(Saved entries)
· · · · · · ·

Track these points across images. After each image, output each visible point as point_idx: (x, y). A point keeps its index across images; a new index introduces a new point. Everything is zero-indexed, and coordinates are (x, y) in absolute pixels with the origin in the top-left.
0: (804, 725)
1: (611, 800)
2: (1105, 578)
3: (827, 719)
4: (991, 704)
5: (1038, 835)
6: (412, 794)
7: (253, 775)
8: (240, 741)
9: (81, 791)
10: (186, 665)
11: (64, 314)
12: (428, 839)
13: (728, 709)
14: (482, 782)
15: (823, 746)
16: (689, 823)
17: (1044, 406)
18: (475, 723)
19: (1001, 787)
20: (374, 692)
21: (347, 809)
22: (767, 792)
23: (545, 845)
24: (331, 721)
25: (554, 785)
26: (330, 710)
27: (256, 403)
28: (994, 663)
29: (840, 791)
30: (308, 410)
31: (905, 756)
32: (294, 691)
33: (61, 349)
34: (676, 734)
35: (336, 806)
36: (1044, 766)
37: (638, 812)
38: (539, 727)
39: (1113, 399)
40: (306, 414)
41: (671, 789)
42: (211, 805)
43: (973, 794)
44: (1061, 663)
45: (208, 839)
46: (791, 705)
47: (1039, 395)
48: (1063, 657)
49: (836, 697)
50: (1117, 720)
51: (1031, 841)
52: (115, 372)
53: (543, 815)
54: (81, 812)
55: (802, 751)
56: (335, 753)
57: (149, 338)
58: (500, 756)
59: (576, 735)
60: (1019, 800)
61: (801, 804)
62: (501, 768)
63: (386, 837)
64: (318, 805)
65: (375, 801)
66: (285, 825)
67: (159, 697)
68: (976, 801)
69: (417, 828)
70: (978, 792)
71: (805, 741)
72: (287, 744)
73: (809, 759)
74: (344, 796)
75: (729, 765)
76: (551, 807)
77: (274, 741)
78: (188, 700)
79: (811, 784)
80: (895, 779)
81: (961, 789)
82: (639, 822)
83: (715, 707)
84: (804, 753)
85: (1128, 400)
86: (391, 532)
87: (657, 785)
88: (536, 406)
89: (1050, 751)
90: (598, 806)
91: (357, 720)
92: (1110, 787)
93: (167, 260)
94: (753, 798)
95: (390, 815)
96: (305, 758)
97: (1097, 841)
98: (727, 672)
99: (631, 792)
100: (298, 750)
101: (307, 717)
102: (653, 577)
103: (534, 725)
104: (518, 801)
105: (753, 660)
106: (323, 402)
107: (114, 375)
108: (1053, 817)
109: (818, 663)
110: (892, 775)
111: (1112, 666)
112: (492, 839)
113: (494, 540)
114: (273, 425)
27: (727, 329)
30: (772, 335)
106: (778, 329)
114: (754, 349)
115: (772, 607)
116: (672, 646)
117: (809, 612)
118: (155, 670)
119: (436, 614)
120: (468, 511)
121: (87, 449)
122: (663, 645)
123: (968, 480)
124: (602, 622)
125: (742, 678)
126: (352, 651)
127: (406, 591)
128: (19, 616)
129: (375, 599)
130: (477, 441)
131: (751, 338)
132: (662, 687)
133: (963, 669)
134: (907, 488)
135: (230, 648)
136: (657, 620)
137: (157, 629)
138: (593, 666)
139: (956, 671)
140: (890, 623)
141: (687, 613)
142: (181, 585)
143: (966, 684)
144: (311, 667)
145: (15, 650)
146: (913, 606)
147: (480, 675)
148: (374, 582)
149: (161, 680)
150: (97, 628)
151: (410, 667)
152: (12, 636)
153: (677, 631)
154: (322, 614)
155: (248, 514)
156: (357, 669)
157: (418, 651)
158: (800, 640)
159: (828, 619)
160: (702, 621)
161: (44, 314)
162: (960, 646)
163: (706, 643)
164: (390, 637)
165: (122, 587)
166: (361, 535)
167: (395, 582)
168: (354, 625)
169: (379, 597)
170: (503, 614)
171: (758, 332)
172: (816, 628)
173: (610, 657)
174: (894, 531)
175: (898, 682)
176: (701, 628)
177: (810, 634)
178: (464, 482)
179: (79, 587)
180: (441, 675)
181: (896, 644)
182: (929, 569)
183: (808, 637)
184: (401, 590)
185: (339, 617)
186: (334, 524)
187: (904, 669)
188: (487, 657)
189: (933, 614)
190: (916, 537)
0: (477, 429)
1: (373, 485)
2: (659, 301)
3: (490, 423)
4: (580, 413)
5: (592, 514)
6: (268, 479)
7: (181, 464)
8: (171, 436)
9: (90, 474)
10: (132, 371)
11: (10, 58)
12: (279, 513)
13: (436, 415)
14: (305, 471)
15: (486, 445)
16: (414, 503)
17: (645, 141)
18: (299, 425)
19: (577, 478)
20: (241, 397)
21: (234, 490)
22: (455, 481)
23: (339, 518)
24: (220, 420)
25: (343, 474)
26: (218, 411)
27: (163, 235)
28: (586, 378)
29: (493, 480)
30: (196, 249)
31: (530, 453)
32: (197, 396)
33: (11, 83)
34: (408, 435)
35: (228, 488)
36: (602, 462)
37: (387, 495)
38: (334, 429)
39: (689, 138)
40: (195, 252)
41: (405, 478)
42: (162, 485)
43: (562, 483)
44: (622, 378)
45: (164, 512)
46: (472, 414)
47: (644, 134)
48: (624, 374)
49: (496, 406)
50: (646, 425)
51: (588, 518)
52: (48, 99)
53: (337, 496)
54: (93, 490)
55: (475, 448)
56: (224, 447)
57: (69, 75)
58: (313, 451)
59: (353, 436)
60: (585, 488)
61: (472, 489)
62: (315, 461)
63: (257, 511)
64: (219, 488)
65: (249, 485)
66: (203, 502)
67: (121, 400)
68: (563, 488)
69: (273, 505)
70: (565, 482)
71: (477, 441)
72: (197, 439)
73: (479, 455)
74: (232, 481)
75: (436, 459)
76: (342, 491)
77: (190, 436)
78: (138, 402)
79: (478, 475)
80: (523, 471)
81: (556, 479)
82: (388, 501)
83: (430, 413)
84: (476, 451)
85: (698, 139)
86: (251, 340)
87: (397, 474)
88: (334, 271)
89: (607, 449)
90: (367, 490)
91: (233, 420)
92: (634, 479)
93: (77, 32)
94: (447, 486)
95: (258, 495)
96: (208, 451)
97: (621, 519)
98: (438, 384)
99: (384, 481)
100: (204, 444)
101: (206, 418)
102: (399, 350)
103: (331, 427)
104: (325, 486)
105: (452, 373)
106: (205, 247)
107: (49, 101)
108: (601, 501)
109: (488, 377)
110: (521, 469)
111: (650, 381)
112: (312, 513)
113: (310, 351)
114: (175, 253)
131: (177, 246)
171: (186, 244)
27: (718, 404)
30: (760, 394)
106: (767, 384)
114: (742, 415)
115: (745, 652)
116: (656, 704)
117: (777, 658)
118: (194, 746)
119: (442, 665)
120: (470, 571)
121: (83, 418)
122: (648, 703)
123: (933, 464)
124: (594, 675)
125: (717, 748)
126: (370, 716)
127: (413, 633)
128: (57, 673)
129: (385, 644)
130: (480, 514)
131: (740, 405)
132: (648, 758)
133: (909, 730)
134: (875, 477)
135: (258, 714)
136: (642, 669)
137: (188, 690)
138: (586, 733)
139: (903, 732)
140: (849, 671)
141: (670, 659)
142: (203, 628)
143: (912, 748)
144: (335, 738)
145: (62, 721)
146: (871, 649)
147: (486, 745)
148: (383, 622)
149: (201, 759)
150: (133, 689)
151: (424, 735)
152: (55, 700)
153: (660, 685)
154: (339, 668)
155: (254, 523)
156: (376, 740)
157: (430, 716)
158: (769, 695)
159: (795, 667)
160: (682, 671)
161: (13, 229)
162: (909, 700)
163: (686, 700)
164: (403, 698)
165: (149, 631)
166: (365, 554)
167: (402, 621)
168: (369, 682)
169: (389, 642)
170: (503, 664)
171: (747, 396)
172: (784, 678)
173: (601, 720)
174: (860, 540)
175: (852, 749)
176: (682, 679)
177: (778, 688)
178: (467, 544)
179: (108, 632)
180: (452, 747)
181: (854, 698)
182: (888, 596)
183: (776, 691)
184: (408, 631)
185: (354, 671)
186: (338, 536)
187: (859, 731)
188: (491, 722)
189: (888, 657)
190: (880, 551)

· · · · · · ·

PROBLEM REQUIREMENTS: Copy exactly the stretch of data above from the line with "36: (1044, 766)" through the line with "82: (639, 822)", and omit all other lines.

SOLUTION TO THIS TASK:
36: (1044, 766)
37: (638, 812)
38: (539, 727)
39: (1113, 399)
40: (306, 414)
41: (671, 789)
42: (211, 805)
43: (973, 794)
44: (1061, 663)
45: (208, 839)
46: (791, 705)
47: (1039, 395)
48: (1063, 657)
49: (836, 697)
50: (1117, 720)
51: (1031, 841)
52: (115, 372)
53: (543, 815)
54: (81, 812)
55: (802, 751)
56: (335, 753)
57: (149, 338)
58: (500, 756)
59: (576, 735)
60: (1019, 800)
61: (801, 804)
62: (501, 768)
63: (386, 837)
64: (318, 805)
65: (375, 801)
66: (285, 825)
67: (159, 697)
68: (976, 801)
69: (417, 828)
70: (978, 792)
71: (805, 741)
72: (287, 744)
73: (809, 759)
74: (344, 796)
75: (729, 765)
76: (551, 807)
77: (274, 741)
78: (188, 700)
79: (811, 784)
80: (895, 779)
81: (961, 789)
82: (639, 822)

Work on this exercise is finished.